*Work item*.
Only the lines from the start of the data through the line containing "陕西长青能源化工有限公司高温浇注料应用案例" should be written out, exactly as they are, with both ends included and the pictures left out.

(Stored data entries)
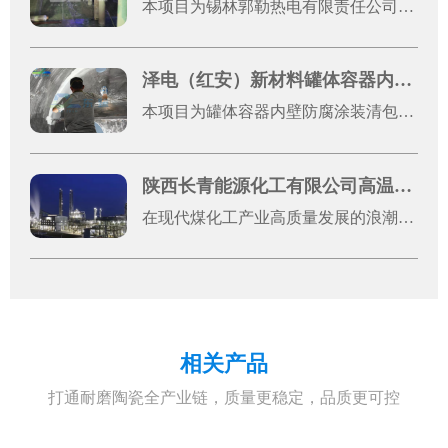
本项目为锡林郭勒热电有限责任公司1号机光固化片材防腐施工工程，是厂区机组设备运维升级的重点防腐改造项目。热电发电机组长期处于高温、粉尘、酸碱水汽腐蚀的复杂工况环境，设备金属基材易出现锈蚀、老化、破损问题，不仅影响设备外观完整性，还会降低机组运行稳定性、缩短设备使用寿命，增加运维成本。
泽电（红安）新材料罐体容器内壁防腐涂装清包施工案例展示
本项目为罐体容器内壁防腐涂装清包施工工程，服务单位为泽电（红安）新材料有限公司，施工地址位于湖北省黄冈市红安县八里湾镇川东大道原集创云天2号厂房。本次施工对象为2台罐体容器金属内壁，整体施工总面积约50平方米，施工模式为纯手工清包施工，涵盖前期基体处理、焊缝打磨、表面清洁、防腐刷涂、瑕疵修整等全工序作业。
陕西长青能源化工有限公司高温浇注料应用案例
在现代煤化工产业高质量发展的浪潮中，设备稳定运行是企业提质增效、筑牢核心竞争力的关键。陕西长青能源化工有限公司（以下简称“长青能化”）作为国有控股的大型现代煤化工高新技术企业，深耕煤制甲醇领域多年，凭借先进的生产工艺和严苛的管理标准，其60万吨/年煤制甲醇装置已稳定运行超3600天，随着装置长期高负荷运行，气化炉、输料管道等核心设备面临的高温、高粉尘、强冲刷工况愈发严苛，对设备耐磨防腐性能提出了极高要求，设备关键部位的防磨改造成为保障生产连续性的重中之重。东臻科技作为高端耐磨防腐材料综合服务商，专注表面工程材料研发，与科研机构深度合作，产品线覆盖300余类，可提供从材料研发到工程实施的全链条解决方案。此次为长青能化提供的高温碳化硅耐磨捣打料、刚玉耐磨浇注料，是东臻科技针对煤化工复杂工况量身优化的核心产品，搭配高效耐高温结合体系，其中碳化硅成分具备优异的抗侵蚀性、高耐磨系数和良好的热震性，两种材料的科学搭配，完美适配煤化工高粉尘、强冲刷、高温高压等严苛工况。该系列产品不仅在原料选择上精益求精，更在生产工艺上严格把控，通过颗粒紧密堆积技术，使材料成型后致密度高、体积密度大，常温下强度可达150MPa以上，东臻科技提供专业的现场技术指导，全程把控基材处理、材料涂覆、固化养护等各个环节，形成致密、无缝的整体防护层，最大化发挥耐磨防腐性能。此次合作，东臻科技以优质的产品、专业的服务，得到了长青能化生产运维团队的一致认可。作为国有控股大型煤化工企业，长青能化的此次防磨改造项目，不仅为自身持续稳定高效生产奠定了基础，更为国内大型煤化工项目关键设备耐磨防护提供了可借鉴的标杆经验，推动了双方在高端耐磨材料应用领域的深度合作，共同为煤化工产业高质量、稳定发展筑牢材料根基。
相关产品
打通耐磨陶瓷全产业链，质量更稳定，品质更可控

*Result below*.
本项目为锡林郭勒热电有限责任公司1号机光固化片材防腐施工工程，是厂区机组设备运维升级的重点防腐改造项目。热电发电机组长期处于高温、粉尘、酸碱水汽腐蚀的复杂工况环境，设备金属基材易出现锈蚀、老化、破损问题，不仅影响设备外观完整性，还会降低机组运行稳定性、缩短设备使用寿命，增加运维成本。
泽电（红安）新材料罐体容器内壁防腐涂装清包施工案例展示
本项目为罐体容器内壁防腐涂装清包施工工程，服务单位为泽电（红安）新材料有限公司，施工地址位于湖北省黄冈市红安县八里湾镇川东大道原集创云天2号厂房。本次施工对象为2台罐体容器金属内壁，整体施工总面积约50平方米，施工模式为纯手工清包施工，涵盖前期基体处理、焊缝打磨、表面清洁、防腐刷涂、瑕疵修整等全工序作业。
陕西长青能源化工有限公司高温浇注料应用案例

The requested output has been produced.